Set exercise 1:
Reproduce the listing word for word, from its first line up to and including the line that contains "title ACT-R [264, 42, 1534, 250]".

# # # # # # #

Each event is consumed by multiple services independently. The ride service does not know or care about the billing service — it just publishes events. This decoupling allows teams to work independently and deploy at their own cadence.

Uber uses Apache Kafka as its central event bus, processing over 1 trillion messages per day across its clusters.

For more on message queue selection, see our Kafka vs RabbitMQ comparison.


CQRS -- Command Query Responsibility Segregation

CQRS separates the model for reading data (queries) from the model for writing data (commands). Instead of a single model that handles both reads and writes, you have two models optimized for their respective operations.

Why CQRS?

In many systems, reads and writes have fundamentally different characteristics:

  • Reads are far more frequent than writes (often 100:1 or 1000:1).
  • Reads often need denormalized, pre-joined data (for display).
  • Writes need normalized, validated data (for consistency).
  • Reads may need to be served from different geographic locations.
  • Writes may need strong consistency, while reads can tolerate staleness.

# # # # # # #

Set exercise 2:
Give the passage on CQRS again from "In many systems, reads" up to and including "can tolerate staleness.", replacing "consistency" with "integrity".

[Element and region data]
# # # # # # #

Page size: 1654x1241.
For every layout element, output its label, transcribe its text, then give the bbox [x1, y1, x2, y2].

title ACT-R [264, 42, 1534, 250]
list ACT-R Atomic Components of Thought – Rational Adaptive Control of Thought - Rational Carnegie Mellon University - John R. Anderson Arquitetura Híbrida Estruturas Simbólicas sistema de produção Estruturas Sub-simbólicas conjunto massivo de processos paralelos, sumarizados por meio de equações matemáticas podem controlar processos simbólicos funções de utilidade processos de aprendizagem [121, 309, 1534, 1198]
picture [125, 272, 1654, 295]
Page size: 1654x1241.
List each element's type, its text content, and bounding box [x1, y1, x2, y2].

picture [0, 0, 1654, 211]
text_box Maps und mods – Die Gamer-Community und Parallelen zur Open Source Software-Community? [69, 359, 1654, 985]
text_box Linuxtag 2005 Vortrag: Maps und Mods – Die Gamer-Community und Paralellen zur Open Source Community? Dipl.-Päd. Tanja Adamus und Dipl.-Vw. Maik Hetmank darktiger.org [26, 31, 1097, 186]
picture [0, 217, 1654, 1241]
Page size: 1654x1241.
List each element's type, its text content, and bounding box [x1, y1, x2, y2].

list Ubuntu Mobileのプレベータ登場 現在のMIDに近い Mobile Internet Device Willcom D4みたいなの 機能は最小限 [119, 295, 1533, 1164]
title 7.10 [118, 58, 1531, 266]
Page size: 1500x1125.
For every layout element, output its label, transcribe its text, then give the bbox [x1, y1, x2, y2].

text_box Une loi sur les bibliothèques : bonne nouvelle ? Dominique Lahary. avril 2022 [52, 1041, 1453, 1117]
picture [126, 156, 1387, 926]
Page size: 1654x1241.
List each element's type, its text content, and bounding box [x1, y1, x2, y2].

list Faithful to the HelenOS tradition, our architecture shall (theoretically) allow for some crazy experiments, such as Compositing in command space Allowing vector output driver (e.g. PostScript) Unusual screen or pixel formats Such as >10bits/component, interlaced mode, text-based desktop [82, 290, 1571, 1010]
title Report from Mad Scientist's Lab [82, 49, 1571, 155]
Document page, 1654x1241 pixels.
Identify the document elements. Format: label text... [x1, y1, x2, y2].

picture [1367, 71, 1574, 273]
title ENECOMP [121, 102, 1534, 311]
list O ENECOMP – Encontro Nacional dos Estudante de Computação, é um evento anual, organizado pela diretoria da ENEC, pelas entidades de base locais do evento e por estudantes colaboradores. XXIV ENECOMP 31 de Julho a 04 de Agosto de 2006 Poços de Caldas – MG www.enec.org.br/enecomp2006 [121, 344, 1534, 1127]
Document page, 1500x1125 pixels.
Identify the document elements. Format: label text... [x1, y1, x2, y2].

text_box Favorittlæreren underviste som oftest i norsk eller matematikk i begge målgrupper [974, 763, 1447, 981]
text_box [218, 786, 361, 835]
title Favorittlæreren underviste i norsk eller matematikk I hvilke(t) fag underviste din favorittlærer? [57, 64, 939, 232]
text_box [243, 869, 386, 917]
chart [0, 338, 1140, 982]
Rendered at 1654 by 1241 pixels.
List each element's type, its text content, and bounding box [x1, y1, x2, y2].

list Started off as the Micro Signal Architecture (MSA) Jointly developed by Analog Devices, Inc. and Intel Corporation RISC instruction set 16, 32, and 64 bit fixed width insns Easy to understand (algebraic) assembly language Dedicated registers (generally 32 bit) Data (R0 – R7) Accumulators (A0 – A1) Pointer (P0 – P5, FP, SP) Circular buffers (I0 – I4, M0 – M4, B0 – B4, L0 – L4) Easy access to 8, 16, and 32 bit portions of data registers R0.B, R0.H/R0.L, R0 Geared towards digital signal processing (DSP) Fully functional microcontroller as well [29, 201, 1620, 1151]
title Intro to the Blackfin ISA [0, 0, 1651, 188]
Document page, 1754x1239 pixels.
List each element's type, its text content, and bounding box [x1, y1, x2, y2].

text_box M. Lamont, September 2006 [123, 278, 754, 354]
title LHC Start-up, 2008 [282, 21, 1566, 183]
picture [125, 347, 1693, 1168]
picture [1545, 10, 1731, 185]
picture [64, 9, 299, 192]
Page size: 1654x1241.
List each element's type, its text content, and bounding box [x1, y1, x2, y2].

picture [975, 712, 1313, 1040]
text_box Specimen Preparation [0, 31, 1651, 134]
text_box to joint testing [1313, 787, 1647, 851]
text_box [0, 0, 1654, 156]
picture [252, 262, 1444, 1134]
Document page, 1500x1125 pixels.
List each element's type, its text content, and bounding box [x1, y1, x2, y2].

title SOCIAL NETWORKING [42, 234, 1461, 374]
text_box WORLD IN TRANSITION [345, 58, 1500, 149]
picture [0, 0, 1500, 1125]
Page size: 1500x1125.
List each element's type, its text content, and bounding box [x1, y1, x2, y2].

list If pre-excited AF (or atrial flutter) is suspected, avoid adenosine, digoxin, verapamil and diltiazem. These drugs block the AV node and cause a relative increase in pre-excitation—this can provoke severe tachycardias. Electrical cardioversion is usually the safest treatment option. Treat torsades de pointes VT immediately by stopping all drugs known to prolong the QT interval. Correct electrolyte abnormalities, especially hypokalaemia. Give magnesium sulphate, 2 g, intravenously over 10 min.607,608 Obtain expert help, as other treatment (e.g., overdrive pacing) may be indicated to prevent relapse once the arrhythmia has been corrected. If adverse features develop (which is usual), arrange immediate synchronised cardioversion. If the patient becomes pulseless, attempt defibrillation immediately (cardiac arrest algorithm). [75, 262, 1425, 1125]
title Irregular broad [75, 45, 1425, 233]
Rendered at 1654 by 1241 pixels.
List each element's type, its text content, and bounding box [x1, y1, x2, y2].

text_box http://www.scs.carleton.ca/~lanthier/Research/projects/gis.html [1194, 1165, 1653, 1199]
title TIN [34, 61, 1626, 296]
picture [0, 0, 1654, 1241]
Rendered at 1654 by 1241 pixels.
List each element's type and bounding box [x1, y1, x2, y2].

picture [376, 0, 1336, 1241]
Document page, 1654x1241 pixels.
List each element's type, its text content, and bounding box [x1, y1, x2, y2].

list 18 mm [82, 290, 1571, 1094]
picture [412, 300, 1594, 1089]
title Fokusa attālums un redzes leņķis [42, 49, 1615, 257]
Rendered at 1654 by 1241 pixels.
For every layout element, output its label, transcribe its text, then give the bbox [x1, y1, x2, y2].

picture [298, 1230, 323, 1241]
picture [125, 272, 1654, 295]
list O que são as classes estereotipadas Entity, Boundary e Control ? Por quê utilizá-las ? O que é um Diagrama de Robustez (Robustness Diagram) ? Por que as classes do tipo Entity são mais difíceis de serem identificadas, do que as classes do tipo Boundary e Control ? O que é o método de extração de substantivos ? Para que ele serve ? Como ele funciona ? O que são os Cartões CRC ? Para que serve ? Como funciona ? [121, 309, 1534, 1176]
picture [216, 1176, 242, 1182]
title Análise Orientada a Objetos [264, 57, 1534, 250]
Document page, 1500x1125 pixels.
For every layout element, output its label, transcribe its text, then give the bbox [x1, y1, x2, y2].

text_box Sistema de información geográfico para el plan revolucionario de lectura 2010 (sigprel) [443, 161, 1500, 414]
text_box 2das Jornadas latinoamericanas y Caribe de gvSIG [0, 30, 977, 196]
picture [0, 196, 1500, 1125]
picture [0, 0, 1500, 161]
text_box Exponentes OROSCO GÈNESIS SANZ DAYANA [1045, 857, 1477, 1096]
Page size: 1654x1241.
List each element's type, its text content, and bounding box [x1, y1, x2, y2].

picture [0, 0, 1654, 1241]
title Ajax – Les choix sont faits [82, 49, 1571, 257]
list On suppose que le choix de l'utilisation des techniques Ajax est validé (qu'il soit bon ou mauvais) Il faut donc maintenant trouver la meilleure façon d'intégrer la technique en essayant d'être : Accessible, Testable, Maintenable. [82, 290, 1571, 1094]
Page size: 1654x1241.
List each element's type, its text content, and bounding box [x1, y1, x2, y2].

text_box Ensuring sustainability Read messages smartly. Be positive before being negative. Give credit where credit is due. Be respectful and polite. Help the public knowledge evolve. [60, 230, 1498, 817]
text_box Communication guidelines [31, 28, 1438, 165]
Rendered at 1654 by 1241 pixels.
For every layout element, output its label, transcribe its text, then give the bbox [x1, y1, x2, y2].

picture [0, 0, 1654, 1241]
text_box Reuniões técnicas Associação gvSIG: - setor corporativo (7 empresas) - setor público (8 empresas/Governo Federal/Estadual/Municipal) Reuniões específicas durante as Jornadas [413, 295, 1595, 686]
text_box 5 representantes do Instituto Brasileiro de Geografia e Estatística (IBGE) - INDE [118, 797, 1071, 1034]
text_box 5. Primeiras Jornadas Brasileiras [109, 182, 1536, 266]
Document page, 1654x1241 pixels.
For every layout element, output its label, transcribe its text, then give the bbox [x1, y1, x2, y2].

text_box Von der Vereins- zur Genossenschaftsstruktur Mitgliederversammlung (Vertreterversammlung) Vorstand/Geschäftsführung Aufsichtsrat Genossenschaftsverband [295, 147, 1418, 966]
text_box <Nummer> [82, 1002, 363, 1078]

# # # # # # #

Task output 1:
Page size: 1654x1241.
For every layout element, output its label, transcribe its text, then give the bbox [x1, y1, x2, y2].

title ACT-R [264, 42, 1534, 250]

Task output 2:
In many systems, reads and writes have fundamentally different characteristics:

  • Reads are far more frequent than writes (often 100:1 or 1000:1).
  • Reads often need denormalized, pre-joined data (for display).
  • Writes need normalized, validated data (for integrity).
  • Reads may need to be served from different geographic locations.
  • Writes may need strong integrity, while reads can tolerate staleness.